> [Teile der Übung]:
#1 Gib den Artikel über den Höcke-Prozess in zwei Sätzen wieder.
#2 Wer erstattete laut dem Artikel über den Höcke-Prozess die Strafanzeige gegen Höcke?
#3 Schreib den Artikel über den Höcke-Prozess im Anschluss an seinen letzten Satz weiter.

Das Landgericht Halle hat den Thüringer AfD-Chef Björn Höcke zu einer Geldstrafe von 13.000 Euro verurteilt. Der Prozess wirft kein gutes Licht auf die Justiz in Sachsen-Anhalt – und auf die deutschen Medien.
Von Hubertus Knabe
Was tun gegen die AfD? Kaum ein anderes Thema beschäftigt deutsche Politiker und Journalisten so sehr wie dieses. Vor allem der bis vor Kurzem scheinbar unaufhaltsame Aufstieg der Partei in den Umfragen hat zu wachsender Nervosität geführt. Da die AfD im Osten Deutschlands besonders erfolgreich ist, könnte es dort zu schwierigen Regierungsbildungen kommen. In Sachsen, Thüringen und Brandenburg finden im September Landtagswahlen statt, bei denen zwischen 26 und 34 Prozent der Wahlberechtigten für die AfD stimmen wollen.
In dieser Situation eröffnete das Landgericht Halle Mitte April einen Prozess gegen den Partei- und Fraktionschef der AfD in Thüringen, Björn Höcke. Die Staatsanwaltschaft warf ihm vor, im Mai 2021 bei einer Wahlkampf-Veranstaltung in einer Rede den Satz „Alles für Deutschland“ verwendet zu haben. Wenige Tage danach hatte der innenpolitische Sprecher der Grünen in Sachsen-Anhalt, Sebastian Striegel, Strafanzeige erstattet. Doch es dauerte zwei Jahre, bis die Staatsanwaltschaft Halle Anklage erhob und ihm das „öffentliche Verwenden von Kennzeichen einer ehemaligen nationalsozialistischen Organisation“ vorwarf. Fast ein weiteres Jahr verging bis zur Eröffnung der Hauptverhandlung.

> [Übungsdaten]:
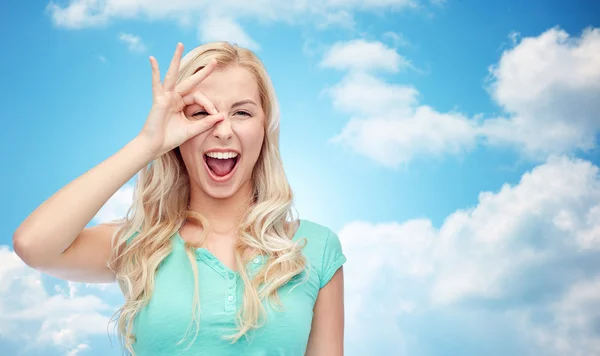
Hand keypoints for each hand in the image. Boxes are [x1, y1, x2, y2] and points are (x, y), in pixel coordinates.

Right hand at [137, 42, 223, 157]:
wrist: (154, 147)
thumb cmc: (170, 139)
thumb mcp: (192, 130)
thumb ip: (206, 122)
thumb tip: (223, 116)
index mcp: (181, 103)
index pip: (198, 96)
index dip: (208, 104)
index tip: (215, 114)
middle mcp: (174, 97)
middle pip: (190, 81)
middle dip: (203, 72)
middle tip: (215, 61)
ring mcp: (165, 96)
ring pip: (173, 74)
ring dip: (176, 59)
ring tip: (180, 45)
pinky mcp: (158, 99)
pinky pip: (156, 83)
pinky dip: (154, 71)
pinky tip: (152, 59)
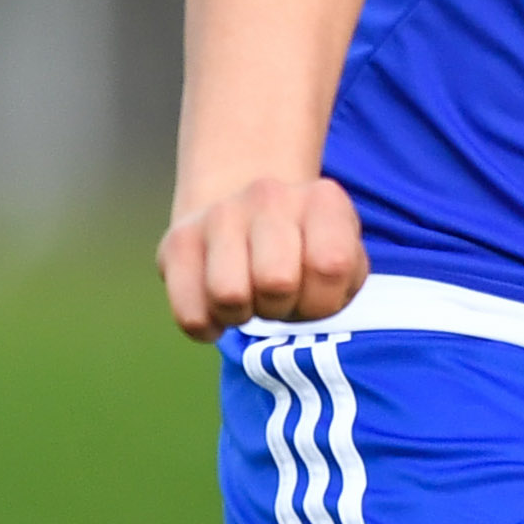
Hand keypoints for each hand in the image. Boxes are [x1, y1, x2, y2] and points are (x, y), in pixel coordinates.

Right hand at [158, 173, 369, 340]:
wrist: (252, 215)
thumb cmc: (309, 253)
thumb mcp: (346, 261)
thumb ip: (342, 280)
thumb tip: (305, 296)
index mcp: (323, 200)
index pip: (331, 266)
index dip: (324, 300)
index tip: (316, 294)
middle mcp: (269, 197)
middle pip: (276, 283)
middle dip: (283, 309)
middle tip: (281, 299)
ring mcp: (220, 214)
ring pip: (228, 296)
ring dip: (242, 315)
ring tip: (251, 299)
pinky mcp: (178, 241)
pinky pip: (191, 313)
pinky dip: (207, 327)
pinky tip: (219, 311)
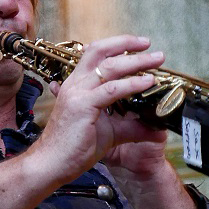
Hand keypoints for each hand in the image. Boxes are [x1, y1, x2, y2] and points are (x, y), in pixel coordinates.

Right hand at [31, 34, 165, 187]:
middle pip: (100, 51)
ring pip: (109, 67)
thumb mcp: (110, 132)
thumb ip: (131, 126)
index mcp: (77, 85)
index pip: (95, 54)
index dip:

> [Antworten je Aufgabe]:
#1 Das Landgericht Halle hat den Thüringer AfD-Chef Björn Höcke zu einer Geldstrafe von 13.000 Euro verurteilt; die Staatsanwaltschaft hatte ihm vorgeworfen, im Mai 2021 in einer Wahlkampfrede den Satz „Alles für Deutschland“ verwendet zu haben. Bis zur Anklage dauerte es zwei Jahre und bis zur Eröffnung der Hauptverhandlung Mitte April fast ein weiteres Jahr, in einer Zeit wachsender Nervosität über den Aufstieg der AfD vor den Landtagswahlen im Osten.

#2 Sebastian Striegel, der innenpolitische Sprecher der Grünen in Sachsen-Anhalt.

#3
Dass ein Gericht viereinhalb Monate vor einer Wahl dem Spitzenkandidaten der stärksten Partei den Prozess macht, ist ein Novum in Deutschland. Anders als in den USA oder in Italien legte die deutsche Justiz bislang Wert darauf, sich nicht in politische Auseinandersetzungen hineinziehen zu lassen. Allein das Timing dürfte bei vielen AfD-Anhängern jedoch den Eindruck erwecken, dass es sich um ein politisches Verfahren handelt. Dass in Thüringen eine farbige Grünen-Politikerin Justizministerin ist, dürfte ihre Zweifel am unabhängigen Handeln der Justiz noch verstärken.
Auf Unverständnis stößt bei vielen auch der Anlass des Prozesses. Bis zur Eröffnung dürfte kaum jemand gewusst haben, dass die Losung „Alles für Deutschland“ auf den Dolchen der SA eingraviert war. Selbst der Spiegel, der Höcke zu Prozessbeginn vorwarf, „den Ahnungslosen“ zu geben, hatte noch im September 2023 eine Kolumne mit diesen Worten überschrieben. Nicht einmal 1952, sieben Jahre nach Kriegsende, fand es das Magazin anstößig, einen Artikel mit diesem Titel zu versehen. Wenn überhaupt, dürften historisch Interessierte den Kampfruf „Deutschland erwache!“ mit der SA assoziieren, da dieser bei Aufmärschen auf den Standarten stand.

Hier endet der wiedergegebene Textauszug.